И наконец настал день великого праздника. Шхуна Мирослава пришвартовалась к киевской пристани, матросы сбросили крепежные концы, спустили трап. Первым на родную землю ступил наследник престола Владимир Мономах. Перекрестился, стал на колени и поцеловал родную землю. Поднявшись с колен, подал руку Гите, королеве Английской, и она тоже сошла на пристань, тоже перекрестилась и тоже встала на колени и поцеловала приютившую ее землю.
Народ, окруживший пристань, взвыл от восторга, в воздух взлетели шапки, и во всех киевских соборах, церквях и часовнях зазвонили колокола.
К пристани шагнул великий князь Киевский Всеволод. Крепко обнял сына. По щекам его текли слезы.
— Жив… Жив! Слава тебе, Господь наш!..
И уступил сына великой княгине. Обняв Мономаха, мать прошептала ему:
— Не заходя во дворец, обойди все столы города, выпей, закуси и низко поклонись каждому столу. Тебе править, и этого никогда не забудут киевляне. Не забудут твоей изрубленной мечами брони, надтреснутого шлема и усталого меча. Иди, сын, иди! Королеву Гиту я возьму к себе.
— Спасибо, матушка моя, — шепнул Мономах.
Снял шлем, положил его на сгиб локтя и пошел к накрытым столам киевлян.
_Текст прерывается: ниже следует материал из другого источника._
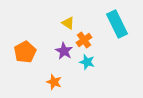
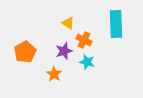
cyan rectangle: moved 1 px left; rotated 24 degrees clockwise
orange cross: rotated 28 degrees counterclockwise
purple star: rotated 24 degrees clockwise
orange star: moved 8 px up; rotated 14 degrees clockwise
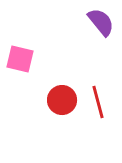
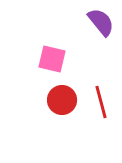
pink square: moved 32 px right
red line: moved 3 px right
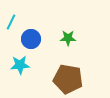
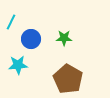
green star: moved 4 px left
cyan star: moved 2 px left
brown pentagon: rotated 20 degrees clockwise
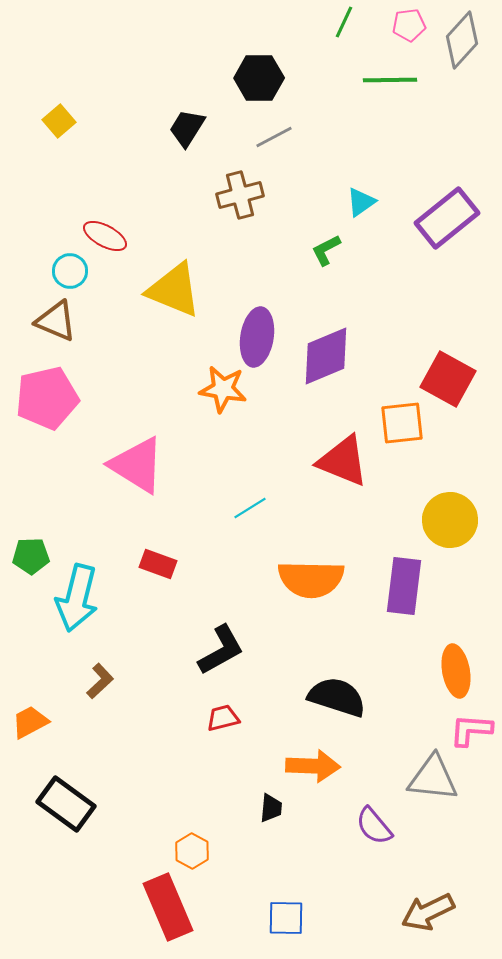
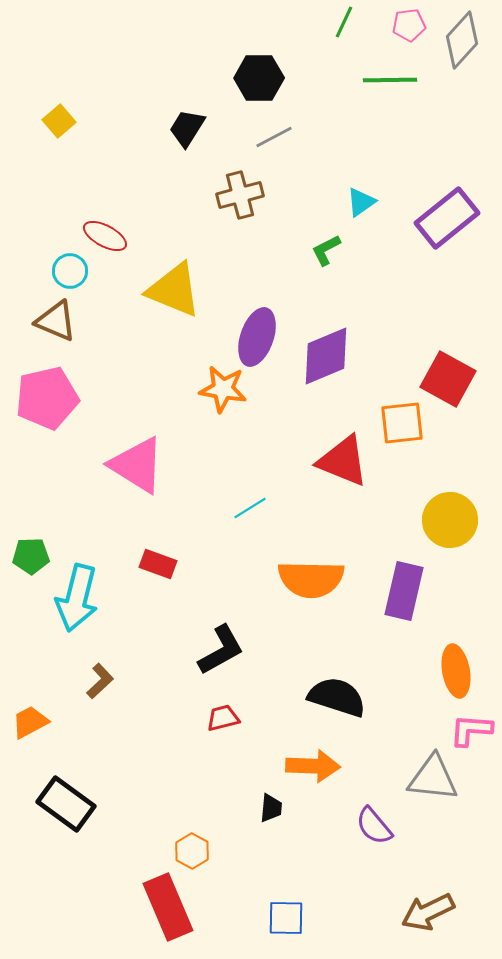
purple ellipse at (257, 337): rotated 10 degrees clockwise
purple rectangle at (404, 586): moved 5 px down; rotated 6 degrees clockwise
А за ним последовали его боевые друзья Ратибор и Добрыня.
Возле каждого стола Мономах останавливался, низко кланялся народу, целовал хлеб, съедал кусочек, сердечно благодарил, кланялся на прощанье и шел к следующему столу.
И люди за столами — бояре и дворяне, купцы и торговцы, воины и инвалиды, вдовы и сироты, закупы, смерды и рабы — восторженно встречали его.
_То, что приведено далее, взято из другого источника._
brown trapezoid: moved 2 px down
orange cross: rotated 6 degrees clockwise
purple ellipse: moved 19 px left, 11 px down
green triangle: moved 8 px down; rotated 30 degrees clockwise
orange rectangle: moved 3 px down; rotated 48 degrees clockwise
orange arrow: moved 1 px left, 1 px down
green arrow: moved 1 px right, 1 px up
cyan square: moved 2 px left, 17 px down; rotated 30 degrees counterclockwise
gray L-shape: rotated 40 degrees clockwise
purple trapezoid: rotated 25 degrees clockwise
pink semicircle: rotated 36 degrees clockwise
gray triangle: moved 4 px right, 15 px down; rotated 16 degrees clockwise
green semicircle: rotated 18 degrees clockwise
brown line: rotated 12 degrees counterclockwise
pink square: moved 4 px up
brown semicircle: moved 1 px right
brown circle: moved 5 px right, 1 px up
А дворец терпеливо ждал. Ждал порывистый великий князь Всеволод, ждали бояре, ждали воеводы, ждали сестры, ждали их подружки. И, конечно, совсем по-особому ждала мать. Великая княгиня Киевского княжества.
Ждать им пришлось более четырех часов, потому что Владимир Мономах никого не обошел своим вниманием и нигде не торопился.
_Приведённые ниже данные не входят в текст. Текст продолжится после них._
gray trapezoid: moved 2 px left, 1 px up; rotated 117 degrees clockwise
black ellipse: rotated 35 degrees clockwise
И за пиршественным дворцовым столом никто не спешил. Даже нетерпеливый великий князь Киевский Всеволод. Потому что в этот день совершенно по-особому гордился своим сыном.
А сын неимоверно устал, ведь он почти не спал на шхуне, а вместо бани и отдыха ему пришлось еще столько времени ходить от стола к столу, улыбаться, говорить благодарственные слова, отвечать на вопросы. Мономах при всей своей прирожденной силе за дворцовым столом еле сидел, и его измученную улыбку заметила мать. И поняла: сыну сейчас нужен прежде всего спокойный крепкий сон.
Великая княгиня встала, подошла к мужу, шепнула ему на ушко, что сын их измучен до крайности и ему следует отдохнуть. Великий князь Всеволод было заартачился, но Византийская принцесса была настойчива, а потому и сумела убедить мужа. Заручившись его согласием, она подошла к Мономаху и просто-напросто увела его из-за стола.
Владимир как упал на свое ложе, так и заснул. А проснулся уже раздетым и старательно укутанным одеялами. В ногах на его кровати сидел Мирослав, рядом на лавке — Ратибор. Заметив удивленный взгляд Мономаха, Ратибор сказал:
— Вставай, великий князь. Я тебе баньку протопил. Попарю, похлещу веничком — враз все плохое забудешь. Хорошо похлещу. От души.
— А я спинку потру, — улыбнулся Мирослав.
Щедро пропарили Мономаха — Ратибор особенно старался — и спинку потерли. Так, что забыл все свои хвори Смоленский князь. И сразу после бани прошел на женскую половину дворца.
— Здравствуй, светлая матушка моя.
Великая княгиня Анна отложила книгу, которую читала, встала, поцеловала сына в лоб и молча указала, где ему сесть. И улыбнулась.
— Ты не только убил много барсов, но и завоевал себе невесту, сын.
— Я полюбил ее, матушка. Сперва в мечтах, и тогда решил спасти ее во что бы то ни стало. А когда и впрямь спас, то в общих бедах и общих боях полюбил ее всем сердцем еще больше.